这次作业名字虽然叫做“网络可视化”,但是感觉更像是生成伪图片,还挺有意思的!而且这次代码量不多,只需在NetworkVisualization-PyTorch.ipynb中敲一敲就行了。
引用原文来说明:在此次作业中,主要要完成3个有关图像生成的技巧:
- Saliency Maps:显著性图能很快告诉我们图像的哪一部分影响了网络做出的分类决定;
- Fooling Images:扰动一张输入图像,使之对人眼似乎一模一样,却能让预训练模型误分类;
- Class Visualization:我们可以合成一张图像使特定类别的分类分值最大化,这能给我们一些感觉:网络模型在分类时到底在寻找什么。
Saliency Maps
根据代码上方的提示,可以比较好的理解要编写的代码。我们之前都是对模型参数作梯度下降(gradient descent)从而来更新参数,减小loss。那我们也可以固定参数,对输入图像的每一个pixel作梯度上升(gradient ascent),不断更新后来增大正确分类的得分。
从这里代码可以有几点收获:
- 因为 PyTorch学得不深,以前运用backward()只是用在标量的loss上,其实后来想一想在计算图上的节点都可以backward()。
- 但是这里的得分是一个向量,直接使用会报错:RuntimeError: grad can be implicitly created only for scalar outputs。只有shape是torch.Size([N])的tensor才可以直接使用.backward(),否则还得在里面加上和要反向传播维度一样的tensor,也就是一个权重向量,一般就是值为1的(我看了很多,还是就这样简单使用和理解吧),以后用的时候就是A.backward(torch.ones_like(A))[A是一个非标量tensor]
- 既然有梯度下降也就有梯度上升。其实是下降还是上升,就是看我们的最后的目标是要减小还是增大,根据梯度本身的规律,要减小目标就用梯度下降,要增大目标就用梯度上升。我们这里要最大化正确类别分值,则要用梯度上升。
关于上面的第2点,可以参考以下链接:
Pytorch中backward函数
PyTorch的学习笔记02 - backward( )函数
英文官方教程AUTOGRAD: AUTOMATIC DIFFERENTIATION
中文官方教程Autograd:自动求导
英文官方文档torch.autograd
中文官方文档Autograd:自动求导
看code:
def compute_saliency_maps(X, y, model):
"""
Compute a class saliency map using the model for images X and labels y.
Input:
- X: Input images; Tensor of shape (N, 3, H, W)
- y: Labels for X; LongTensor of shape (N,)

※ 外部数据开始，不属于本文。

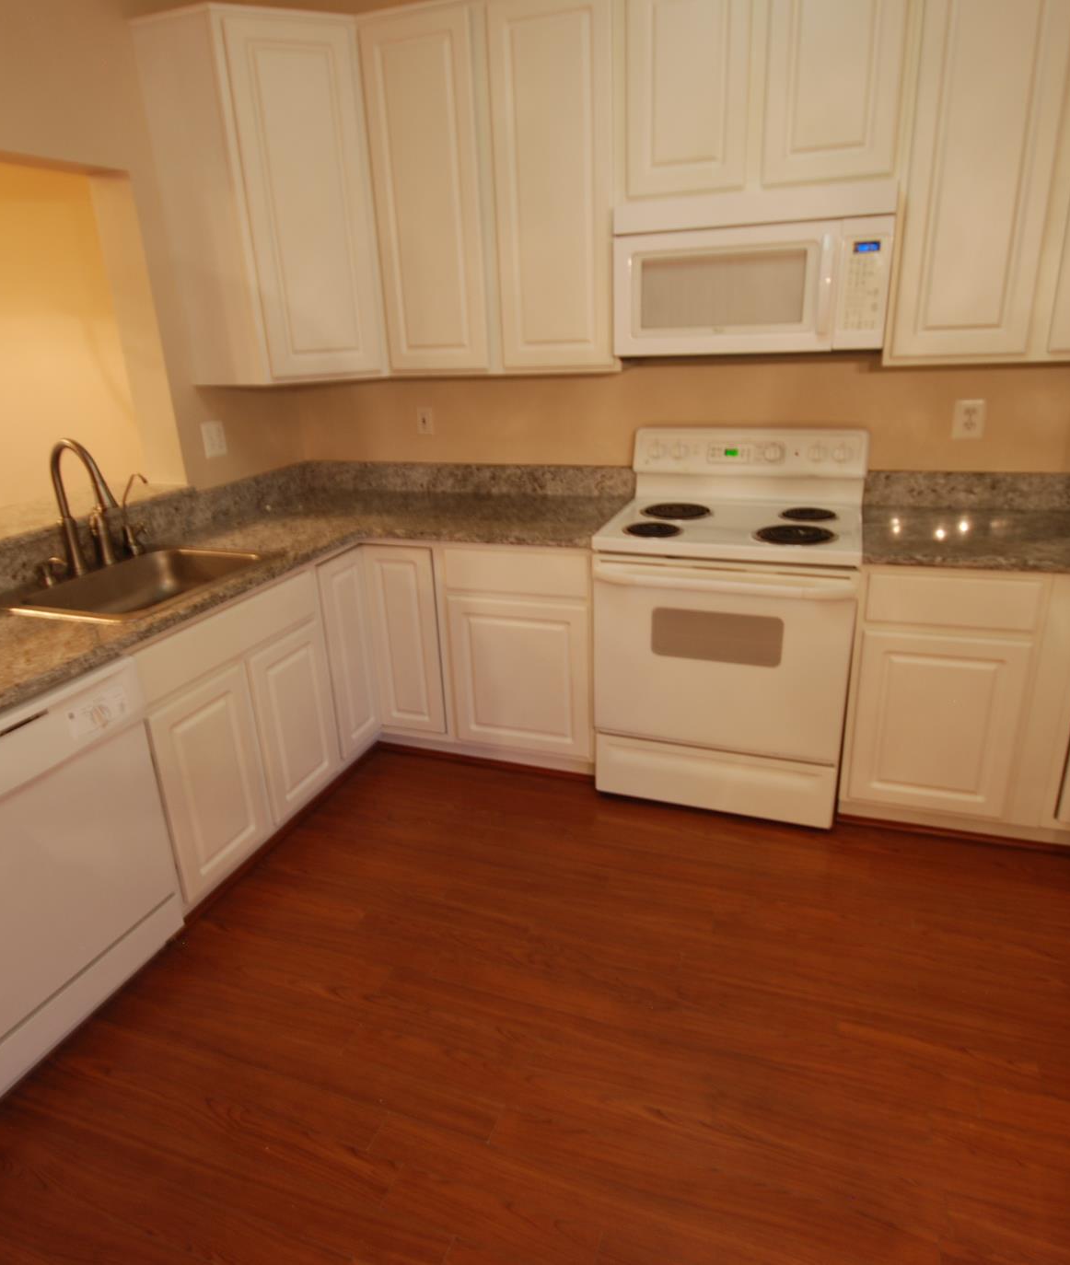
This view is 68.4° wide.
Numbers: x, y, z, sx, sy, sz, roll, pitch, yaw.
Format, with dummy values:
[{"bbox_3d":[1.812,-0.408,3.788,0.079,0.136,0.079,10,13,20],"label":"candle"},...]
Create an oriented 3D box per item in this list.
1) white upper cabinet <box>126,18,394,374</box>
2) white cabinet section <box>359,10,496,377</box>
[{"bbox_3d":[-0.884,-1.481,2.843,0.840,1.073,0.640,-11,22,-23],"label":"white upper cabinet"},{"bbox_3d":[-0.300,-1.426,2.662,0.410,1.053,0.330,5,21,20],"label":"white cabinet section"}]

- model: A pretrained CNN that will be used to compute the saliency map.
Returns:
- saliency: A Tensor of shape (N, H, W) giving the saliency maps for the input
images.
"""
# Make sure the model is in "test" mode
model.eval()
# Make input tensor require gradient
X.requires_grad_()
saliency = None
##############################################################################
# TODO: Implement this function. Perform a forward and backward pass through #
# the model to compute the gradient of the correct class score with respect #
# to each input image. You first want to compute the loss over the correct #
# scores (we'll combine losses across a batch by summing), and then compute #
# the gradients with a backward pass. #
##############################################################################
# *****START OF YOUR CODE (DO NOT DELETE/MODIFY THIS LINE)*****
s = model(X) # torch.Size([5, 1000])因为是ImageNet,每一个最后都会出来1000类
correct_class_scores = s.gather(1, y.view(-1, 1)).squeeze() # torch.Size([5])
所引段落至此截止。